Pro Talk: Nighttime Snook Fishing in SW FL

by Capt. Ross Gallagher


Ft. Myers, FL


Daytime snook fishing can be rewarding but this is when it is often the smaller fish that are the most active., but if you want to target the largest fish in the area, the night bite is where it is at. During late night hours, snook will congregate en masse around any lighted structure near their typical daytime haunts.  The most productive areas will have deep water nearby and good tidal flow.


Before hitting the water, make sure to check the tide schedule. The most effective time to be fishing will be when the tide is moving the strongest. Take a few minutes and familiarize yourself with what fish are swimming in the artificially-lit waters.  I try to mimic the baits that I see the snook feeding on. This is when you want to utilize large soft plastics, like Hogy soft plastics.

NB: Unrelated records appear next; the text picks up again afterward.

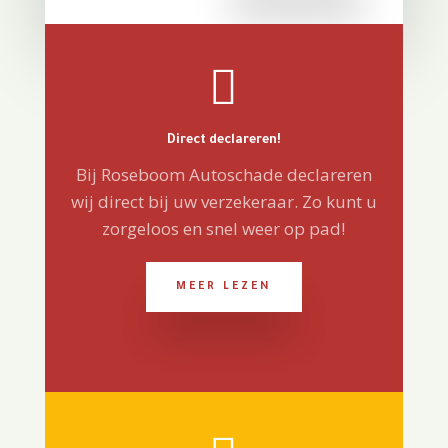

Direct declareren!
Bij Roseboom Autoschade declareren
wij direct bij uw verzekeraar. Zo kunt u
zorgeloos en snel weer op pad!
MEER LEZEN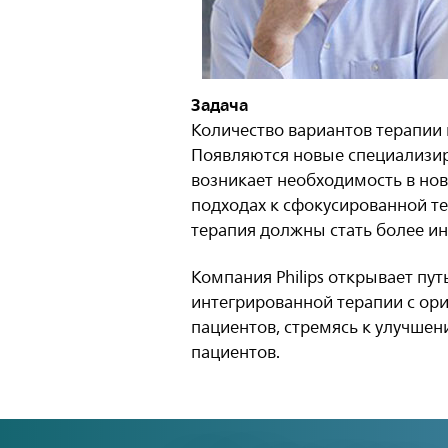
Задача
Количество вариантов терапии 
Появляются новые специализир
возникает необходимость в но
подходах к сфокусированной те
терапия должны стать более и
Компания Philips открывает пут
интегрированной терапии с ор
пациентов, стремясь к улучше
пациентов.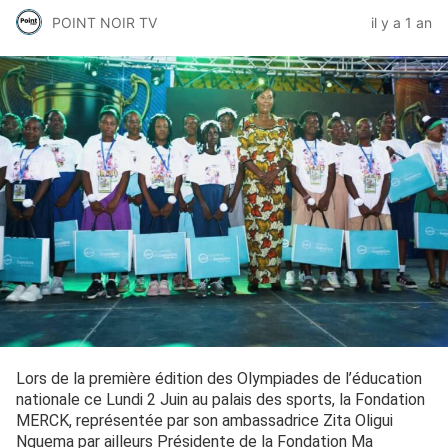
POINT NOIR TV
il y a 1 an
Lors de la première édition des Olympiades de l’éducation
nationale ce Lundi 2 Juin au palais des sports, la Fondation
MERCK, représentée par son ambassadrice Zita Oligui
Nguema par ailleurs Présidente de la Fondation Ma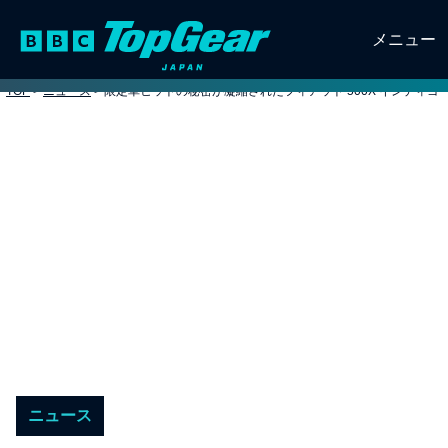
メニュー
TOP
>
ニュース
>
限定車ヒットの秘密が凝縮されたフィアット 500X インディゴ
ニュース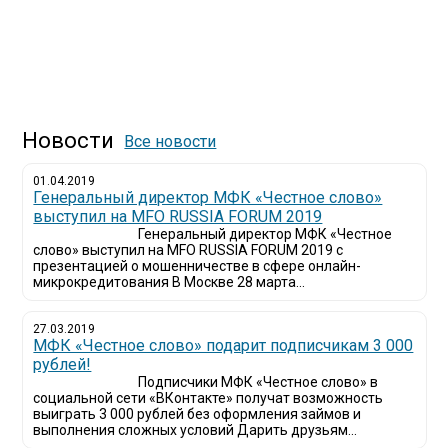
Новости
Все новости
01.04.2019
Генеральный директор МФК «Честное слово»
выступил на MFO RUSSIA FORUM 2019
Генеральный директор МФК «Честное
слово» выступил на MFO RUSSIA FORUM 2019 с
презентацией о мошенничестве в сфере онлайн-
микрокредитования В Москве 28 марта...
27.03.2019
МФК «Честное слово» подарит подписчикам 3 000
рублей!
Подписчики МФК «Честное слово» в
социальной сети «ВКонтакте» получат возможность
выиграть 3 000 рублей без оформления займов и
выполнения сложных условий Дарить друзьям...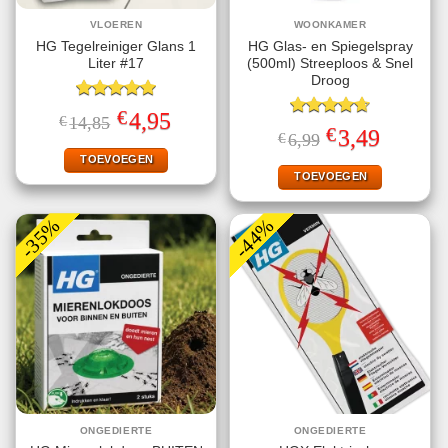
VLOEREN
WOONKAMER
HG Tegelreiniger Glans 1
HG Glas- en Spiegelspray
Liter #17
(500ml) Streeploos & Snel
Droog
Gewaardeerd
€
Oorspronkelijke
Huidige
4,95
€
14,85
5.00
uit 5
Gewaardeerd
prijs
prijs
€
Oorspronkelijke
Huidige
3,49
€
6,99
4.67
uit 5
was:
is:
prijs
prijs
€14,85.
€4,95.
TOEVOEGEN
was:
is:
€6,99.
€3,49.
TOEVOEGEN
-35%
-44%
ONGEDIERTE
ONGEDIERTE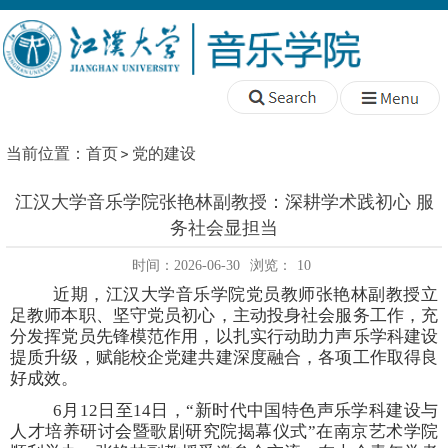
当前位置：
首页
党的建设
江汉大学音乐学院张艳林副教授：深耕学术践初心 服
务社会显担当
时间：2026-06-30
浏览：
10
近期，江汉大学音乐学院党员教师张艳林副教授立
足教师本职、坚守党员初心，主动投身社会服务工作，充
分发挥党员先锋模范作用，以扎实行动助力声乐学科建设
提质升级，赋能校企党建共建深度融合，各项工作取得良
好成效。
6月12日至14日，“
新时代中国特色声乐学科建设与
人才培养研讨会暨歌剧研究院揭幕仪式
”在南京艺术学院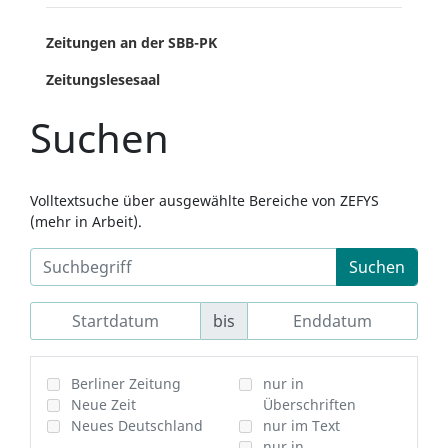
Zeitungen an der SBB-PK
Zeitungslesesaal
Suchen
Volltextsuche über ausgewählte Bereiche von ZEFYS
(mehr in Arbeit).
Suchen
bis
Berliner Zeitung
nur in
Neue Zeit
Überschriften
Neues Deutschland
nur im Text
nur in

For night fishing I really like the 9inch Skinny in bone or black. Make sure you check your knots and your drag after rigging. When targeting these monster snook, everything must be in perfect shape to have a good chance of pulling them out. I like to tighten the drag to about 15 pounds, and palm the spool during a hard run, using the rod to steer the fish away from structure.

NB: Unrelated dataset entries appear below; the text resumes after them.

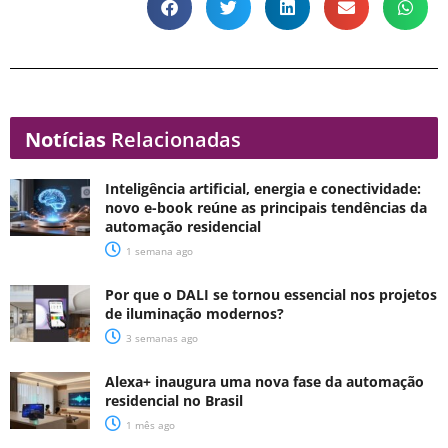
Notícias
Relacionadas
Inteligência artificial, energia e conectividade:
novo e-book reúne as principais tendências da
automação residencial
1 semana ago
Por que o DALI se tornou essencial nos projetos
de iluminação modernos?
3 semanas ago
Alexa+ inaugura uma nova fase da automação
residencial no Brasil
1 mês ago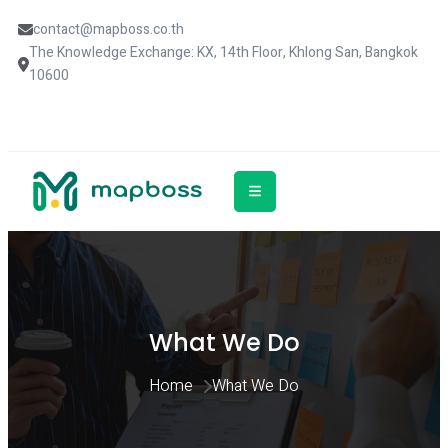
contact@mapboss.co.th
The Knowledge Exchange: KX, 14th Floor, Khlong San, Bangkok 
10600
What We Do
Home 
What We Do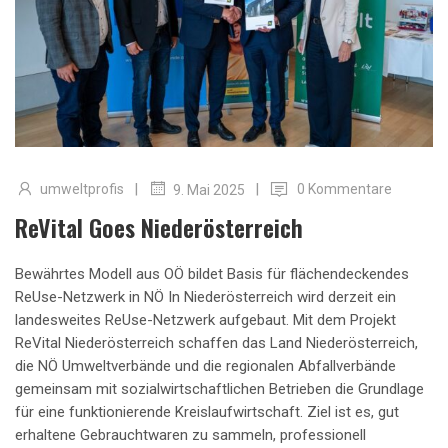
|
|
umweltprofis
0 Kommentare
9. Mai 2025
ReVital Goes Niederösterreich
Bewährtes Modell aus OÖ bildet Basis für flächendeckendes
ReUse-Netzwerk in NÖ In Niederösterreich wird derzeit ein
landesweites ReUse-Netzwerk aufgebaut. Mit dem Projekt
ReVital Niederösterreich schaffen das Land Niederösterreich,
die NÖ Umweltverbände und die regionalen Abfallverbände
gemeinsam mit sozialwirtschaftlichen Betrieben die Grundlage
für eine funktionierende Kreislaufwirtschaft. Ziel ist es, gut
erhaltene Gebrauchtwaren zu sammeln, professionell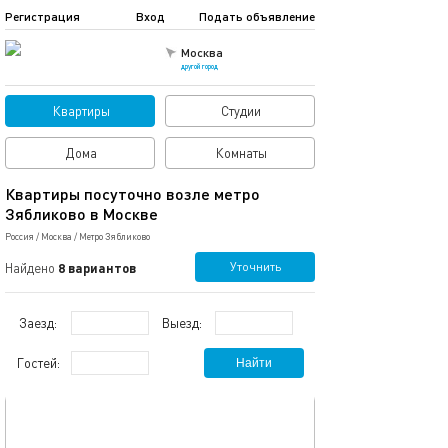
Регистрация
Вход
Подать объявление
Москва
другой город
Квартиры
Студии
Дома
Комнаты
Квартиры посуточно возле метро
Зябликово в Москве
Россия
/
Москва
/
Метро Зябликово
Уточнить
Найдено
8 вариантов
Заезд:
Выезд:
Гостей:
Найти
обновлено 30.06.2023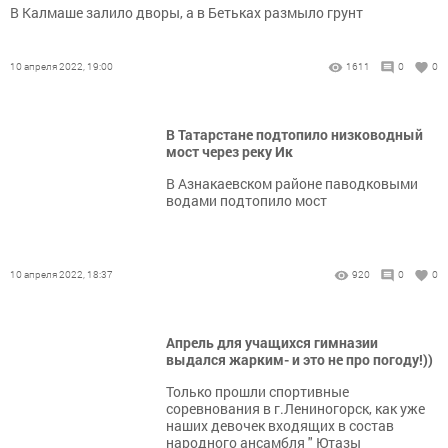
В Калмаше залило дворы, а в Бетьках размыло грунт
10 апреля 2022, 19:00
1611
0
0
В Татарстане подтопило низководный
мост через реку Ик
В Азнакаевском районе паводковыми
водами подтопило мост
10 апреля 2022, 18:37
920
0
0
Апрель для учащихся гимназии
выдался жарким- и это не про погоду!))
Только прошли спортивные
соревнования в г.Лениногорск, как уже
наших девочек входящих в состав
народного ансамбля " Ютазы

I prefer a heavy spinning rod paired with a high quality reel that has a smooth drag. I like to spool up with 65 pound test braided line, and attach a six foot section of 80 pound test fluorocarbon leader.


I like to position myself to cast up-current or across current, placing the bait outside of the lights and then working it into the light. I will hold the rod at 9 o’ clock and twitch the bait enough to create the “S” Pattern and swim the bait into the strike zone. Depending on the velocity of the current, slow or speed up your presentation to maintain  the action. I seldom need to let the bait sink deeper than 12 inches below the surface.


Begin working the bait as soon as it hits the water. If the fish are not responding to a quick retrieve, try “dead sticking” the bait through the light, reeling the slack in as it washes down current. This technique can be very productive and exciting as well. Even when you are not twitching the bait, minute ripples are moving through the bait, teasing those snook into biting.

  • Once you have a strike, wait just a moment and come tight on the slack line. Make sure the fish is on the hook, so when you set the hook you don’t pull it away from the fish. Many times, the snook will swat at the bait on the first strike, and them inhale it on the second or third. Watching a huge snook chase and inhale a large bait worked on the surface can be the most exciting action around!